WORK INSTRUCTION: Each entry below should appear again exactly as written, without pictures.

═══ DATA FOR THIS TASK

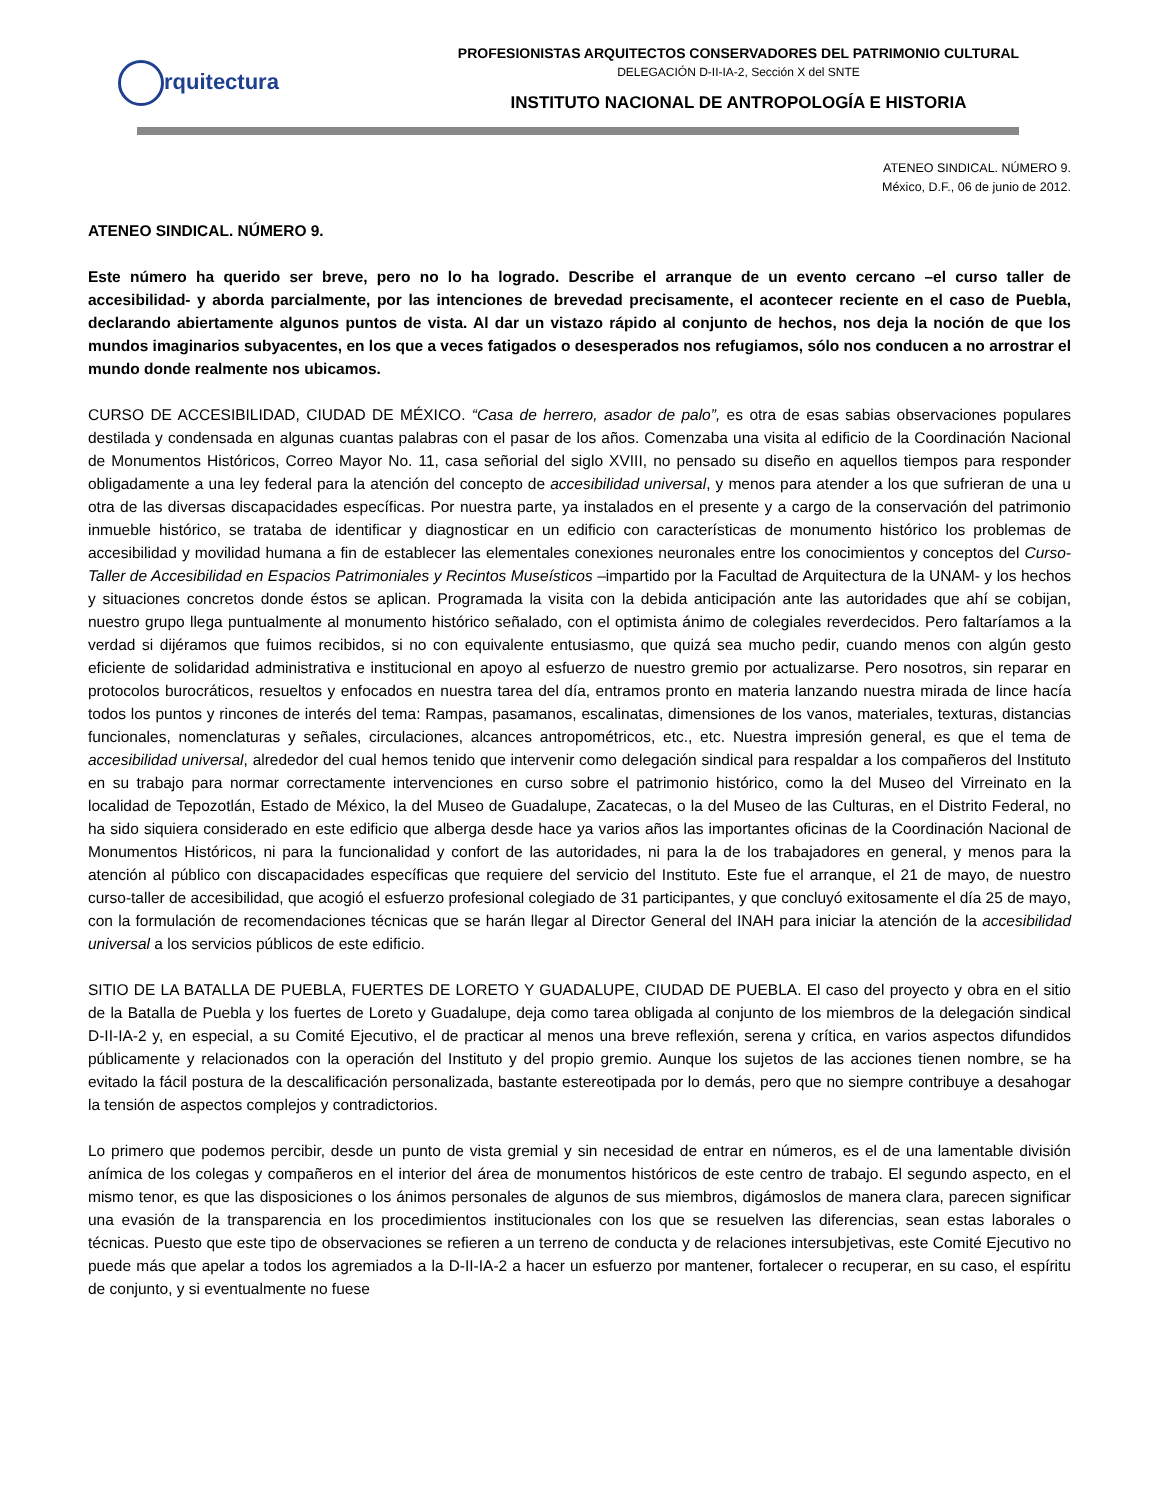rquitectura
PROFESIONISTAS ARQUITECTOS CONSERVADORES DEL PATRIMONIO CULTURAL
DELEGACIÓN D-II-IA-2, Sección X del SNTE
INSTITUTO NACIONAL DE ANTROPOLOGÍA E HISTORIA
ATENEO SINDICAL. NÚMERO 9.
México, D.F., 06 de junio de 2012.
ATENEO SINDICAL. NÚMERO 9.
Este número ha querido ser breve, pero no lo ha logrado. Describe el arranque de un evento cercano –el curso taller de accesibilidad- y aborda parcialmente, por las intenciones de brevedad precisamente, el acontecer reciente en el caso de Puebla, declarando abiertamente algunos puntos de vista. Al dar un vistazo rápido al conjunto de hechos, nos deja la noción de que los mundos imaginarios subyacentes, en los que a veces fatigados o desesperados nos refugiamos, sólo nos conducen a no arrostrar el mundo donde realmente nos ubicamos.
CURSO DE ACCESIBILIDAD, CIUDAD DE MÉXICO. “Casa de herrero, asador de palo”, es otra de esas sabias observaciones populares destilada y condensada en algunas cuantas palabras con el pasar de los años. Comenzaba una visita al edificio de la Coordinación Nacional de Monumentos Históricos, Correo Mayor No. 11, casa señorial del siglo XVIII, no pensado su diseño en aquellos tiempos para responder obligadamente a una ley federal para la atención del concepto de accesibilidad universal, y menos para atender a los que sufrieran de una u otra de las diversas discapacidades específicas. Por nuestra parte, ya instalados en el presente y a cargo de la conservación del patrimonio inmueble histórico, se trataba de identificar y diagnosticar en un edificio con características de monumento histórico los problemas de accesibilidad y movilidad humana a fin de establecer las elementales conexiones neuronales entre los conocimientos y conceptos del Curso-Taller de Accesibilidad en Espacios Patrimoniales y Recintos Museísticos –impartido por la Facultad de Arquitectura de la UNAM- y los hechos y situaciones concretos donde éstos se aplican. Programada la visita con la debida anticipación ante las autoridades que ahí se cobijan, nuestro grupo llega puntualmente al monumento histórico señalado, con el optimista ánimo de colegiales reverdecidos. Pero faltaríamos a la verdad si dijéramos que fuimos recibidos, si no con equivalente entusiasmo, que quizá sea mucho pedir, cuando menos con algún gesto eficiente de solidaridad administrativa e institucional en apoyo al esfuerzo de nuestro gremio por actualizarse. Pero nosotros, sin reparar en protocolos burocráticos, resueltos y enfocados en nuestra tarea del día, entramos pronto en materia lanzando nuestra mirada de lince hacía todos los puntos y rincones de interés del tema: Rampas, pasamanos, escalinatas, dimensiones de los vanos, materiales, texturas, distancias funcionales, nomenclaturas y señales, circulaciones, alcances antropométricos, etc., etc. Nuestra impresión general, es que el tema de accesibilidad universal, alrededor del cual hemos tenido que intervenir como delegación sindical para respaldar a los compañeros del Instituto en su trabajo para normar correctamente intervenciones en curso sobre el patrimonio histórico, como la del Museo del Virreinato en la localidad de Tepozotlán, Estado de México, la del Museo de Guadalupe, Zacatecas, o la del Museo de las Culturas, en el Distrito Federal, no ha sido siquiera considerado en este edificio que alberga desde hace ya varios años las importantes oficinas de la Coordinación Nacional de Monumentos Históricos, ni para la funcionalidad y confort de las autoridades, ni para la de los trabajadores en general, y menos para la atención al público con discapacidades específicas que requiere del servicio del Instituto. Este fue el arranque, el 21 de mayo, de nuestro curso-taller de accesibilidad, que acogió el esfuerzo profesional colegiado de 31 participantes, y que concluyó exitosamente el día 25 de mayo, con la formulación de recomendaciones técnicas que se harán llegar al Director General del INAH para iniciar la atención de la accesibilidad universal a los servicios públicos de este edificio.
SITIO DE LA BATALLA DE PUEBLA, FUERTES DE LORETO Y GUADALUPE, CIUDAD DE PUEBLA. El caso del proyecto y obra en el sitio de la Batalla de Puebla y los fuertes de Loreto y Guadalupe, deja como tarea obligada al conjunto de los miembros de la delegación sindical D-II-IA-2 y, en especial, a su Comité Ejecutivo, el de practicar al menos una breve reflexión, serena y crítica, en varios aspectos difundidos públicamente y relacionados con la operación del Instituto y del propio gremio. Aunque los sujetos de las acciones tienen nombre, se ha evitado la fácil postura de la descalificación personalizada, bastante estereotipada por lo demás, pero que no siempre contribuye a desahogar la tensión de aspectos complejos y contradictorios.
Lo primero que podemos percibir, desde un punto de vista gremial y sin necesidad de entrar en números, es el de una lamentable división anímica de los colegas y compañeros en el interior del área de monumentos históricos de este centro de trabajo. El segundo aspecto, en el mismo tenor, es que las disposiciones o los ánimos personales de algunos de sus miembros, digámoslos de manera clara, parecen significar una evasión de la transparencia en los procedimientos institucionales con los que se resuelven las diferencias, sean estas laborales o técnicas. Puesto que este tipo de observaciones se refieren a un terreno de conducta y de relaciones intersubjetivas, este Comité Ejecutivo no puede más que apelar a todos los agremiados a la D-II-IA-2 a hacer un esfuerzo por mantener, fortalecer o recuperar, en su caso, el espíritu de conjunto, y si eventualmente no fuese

══════

EXERCISE OUTPUT:
rquitectura
PROFESIONISTAS ARQUITECTOS CONSERVADORES DEL PATRIMONIO CULTURAL
DELEGACIÓN D-II-IA-2, Sección X del SNTE
INSTITUTO NACIONAL DE ANTROPOLOGÍA E HISTORIA
ATENEO SINDICAL. NÚMERO 9.
México, D.F., 06 de junio de 2012.
ATENEO SINDICAL. NÚMERO 9.
Este número ha querido ser breve, pero no lo ha logrado. Describe el arranque de un evento cercano –el curso taller de accesibilidad- y aborda parcialmente, por las intenciones de brevedad precisamente, el acontecer reciente en el caso de Puebla, declarando abiertamente algunos puntos de vista. Al dar un vistazo rápido al conjunto de hechos, nos deja la noción de que los mundos imaginarios subyacentes, en los que a veces fatigados o desesperados nos refugiamos, sólo nos conducen a no arrostrar el mundo donde realmente nos ubicamos.
CURSO DE ACCESIBILIDAD, CIUDAD DE MÉXICO. “Casa de herrero, asador de palo”, es otra de esas sabias observaciones populares destilada y condensada en algunas cuantas palabras con el pasar de los años. Comenzaba una visita al edificio de la Coordinación Nacional de Monumentos Históricos, Correo Mayor No. 11, casa señorial del siglo XVIII, no pensado su diseño en aquellos tiempos para responder obligadamente a una ley federal para la atención del concepto de accesibilidad universal, y menos para atender a los que sufrieran de una u otra de las diversas discapacidades específicas. Por nuestra parte, ya instalados en el presente y a cargo de la conservación del patrimonio inmueble histórico, se trataba de identificar y diagnosticar en un edificio con características de monumento histórico los problemas de accesibilidad y movilidad humana a fin de establecer las elementales conexiones neuronales entre los conocimientos y conceptos del Curso-Taller de Accesibilidad en Espacios Patrimoniales y Recintos Museísticos –impartido por la Facultad de Arquitectura de la UNAM- y los hechos y situaciones concretos donde éstos se aplican. Programada la visita con la debida anticipación ante las autoridades que ahí se cobijan, nuestro grupo llega puntualmente al monumento histórico señalado, con el optimista ánimo de colegiales reverdecidos. Pero faltaríamos a la verdad si dijéramos que fuimos recibidos, si no con equivalente entusiasmo, que quizá sea mucho pedir, cuando menos con algún gesto eficiente de solidaridad administrativa e institucional en apoyo al esfuerzo de nuestro gremio por actualizarse. Pero nosotros, sin reparar en protocolos burocráticos, resueltos y enfocados en nuestra tarea del día, entramos pronto en materia lanzando nuestra mirada de lince hacía todos los puntos y rincones de interés del tema: Rampas, pasamanos, escalinatas, dimensiones de los vanos, materiales, texturas, distancias funcionales, nomenclaturas y señales, circulaciones, alcances antropométricos, etc., etc. Nuestra impresión general, es que el tema de accesibilidad universal, alrededor del cual hemos tenido que intervenir como delegación sindical para respaldar a los compañeros del Instituto en su trabajo para normar correctamente intervenciones en curso sobre el patrimonio histórico, como la del Museo del Virreinato en la localidad de Tepozotlán, Estado de México, la del Museo de Guadalupe, Zacatecas, o la del Museo de las Culturas, en el Distrito Federal, no ha sido siquiera considerado en este edificio que alberga desde hace ya varios años las importantes oficinas de la Coordinación Nacional de Monumentos Históricos, ni para la funcionalidad y confort de las autoridades, ni para la de los trabajadores en general, y menos para la atención al público con discapacidades específicas que requiere del servicio del Instituto. Este fue el arranque, el 21 de mayo, de nuestro curso-taller de accesibilidad, que acogió el esfuerzo profesional colegiado de 31 participantes, y que concluyó exitosamente el día 25 de mayo, con la formulación de recomendaciones técnicas que se harán llegar al Director General del INAH para iniciar la atención de la accesibilidad universal a los servicios públicos de este edificio.
SITIO DE LA BATALLA DE PUEBLA, FUERTES DE LORETO Y GUADALUPE, CIUDAD DE PUEBLA. El caso del proyecto y obra en el sitio de la Batalla de Puebla y los fuertes de Loreto y Guadalupe, deja como tarea obligada al conjunto de los miembros de la delegación sindical D-II-IA-2 y, en especial, a su Comité Ejecutivo, el de practicar al menos una breve reflexión, serena y crítica, en varios aspectos difundidos públicamente y relacionados con la operación del Instituto y del propio gremio. Aunque los sujetos de las acciones tienen nombre, se ha evitado la fácil postura de la descalificación personalizada, bastante estereotipada por lo demás, pero que no siempre contribuye a desahogar la tensión de aspectos complejos y contradictorios.
Lo primero que podemos percibir, desde un punto de vista gremial y sin necesidad de entrar en números, es el de una lamentable división anímica de los colegas y compañeros en el interior del área de monumentos históricos de este centro de trabajo. El segundo aspecto, en el mismo tenor, es que las disposiciones o los ánimos personales de algunos de sus miembros, digámoslos de manera clara, parecen significar una evasión de la transparencia en los procedimientos institucionales con los que se resuelven las diferencias, sean estas laborales o técnicas. Puesto que este tipo de observaciones se refieren a un terreno de conducta y de relaciones intersubjetivas, este Comité Ejecutivo no puede más que apelar a todos los agremiados a la D-II-IA-2 a hacer un esfuerzo por mantener, fortalecer o recuperar, en su caso, el espíritu de conjunto, y si eventualmente no fuese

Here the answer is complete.